Cryptopygus cisantarcticus

Scientific classification
- Domain: Eukaryota
- Kingdom: Animalia
- Phylum: Arthropoda
- Class: Collembola
- Order: Entomobryomorpha
- Family: Isotomidae
- Genus: Cryptopygus
- Species: C. cisantarcticus
- Binomial name: Cryptopygus cisantarcticus Wise, 1967

= Cryptopygus cisantarcticus =

- Authority: Wise, 1967

Species of springtail

Cryptopygus cisantarcticus is a species of springtail belonging to the family Isotomidae. The species was first described by Keith Arthur John Wise in 1967. The species is native to the Cape Hallett area of Northern Victoria Land in East Antarctica and the surrounding offshore islands, including the Balleny Islands.

==Taxonomy==

Cryptopygus cisantarcticus was identified in 1967, when Wise recognised consistent differences between Cryptopygus antarcticus found in the Cape Hallett area of Antarctica and the near-by Balleny Islands. The first known specimen was collected in 1962 by Madison E. Pryor, who identified it as Cryptopygus antarcticus.
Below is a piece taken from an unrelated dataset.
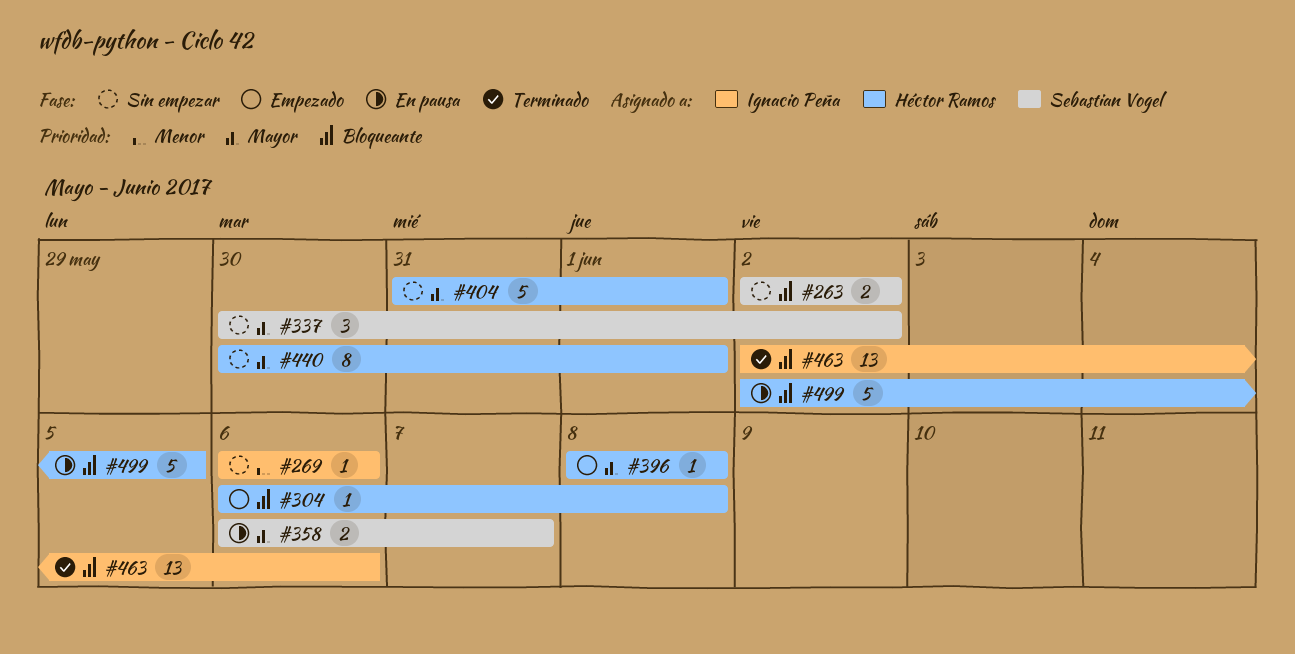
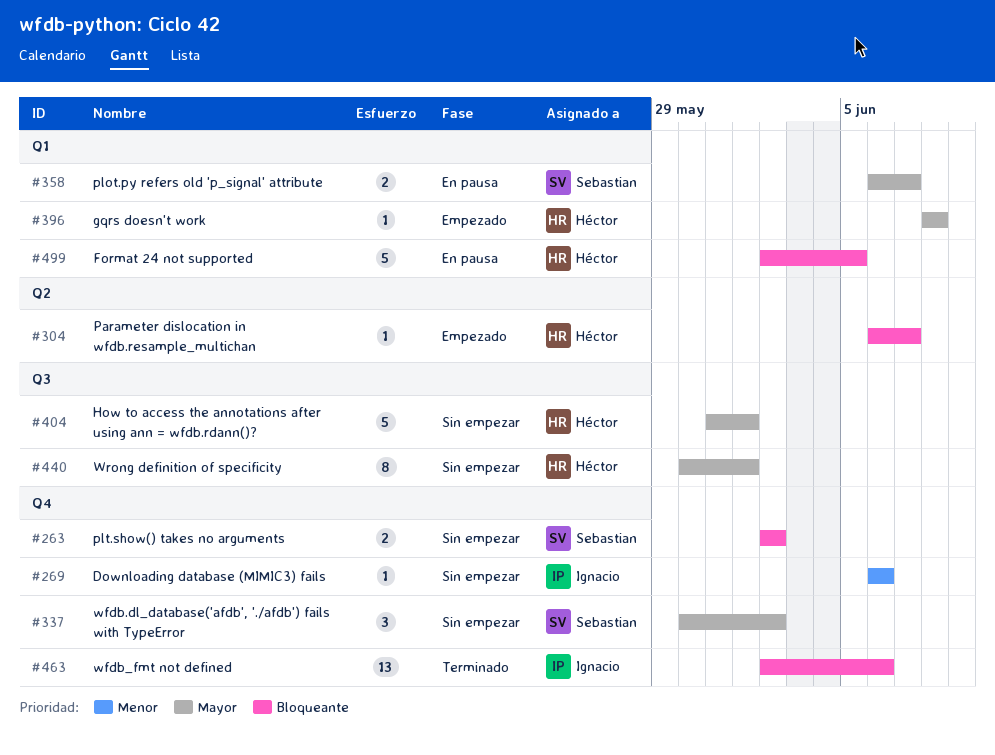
#304, due: Jun 8 -> Jun 7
Genetic evidence suggests that Cryptopygus cisantarcticus diverged from other Antarctic species around 18-11 million years ago, possibly due to increased glaciation creating barriers between populations.

==Description==

The species is deep blue to black in colour, with a body length of up to 1.75 mm. It can be distinguished from Cryptopygus antarcticus by the position and length patterns of the posterior setae.

==Distribution==
The species is known to occur in the Cape Hallett area of Northern Victoria Land in East Antarctica and the surrounding offshore islands, including the Balleny Islands. The species is primarily found in moist algal flats, or underneath rocks in association with moss.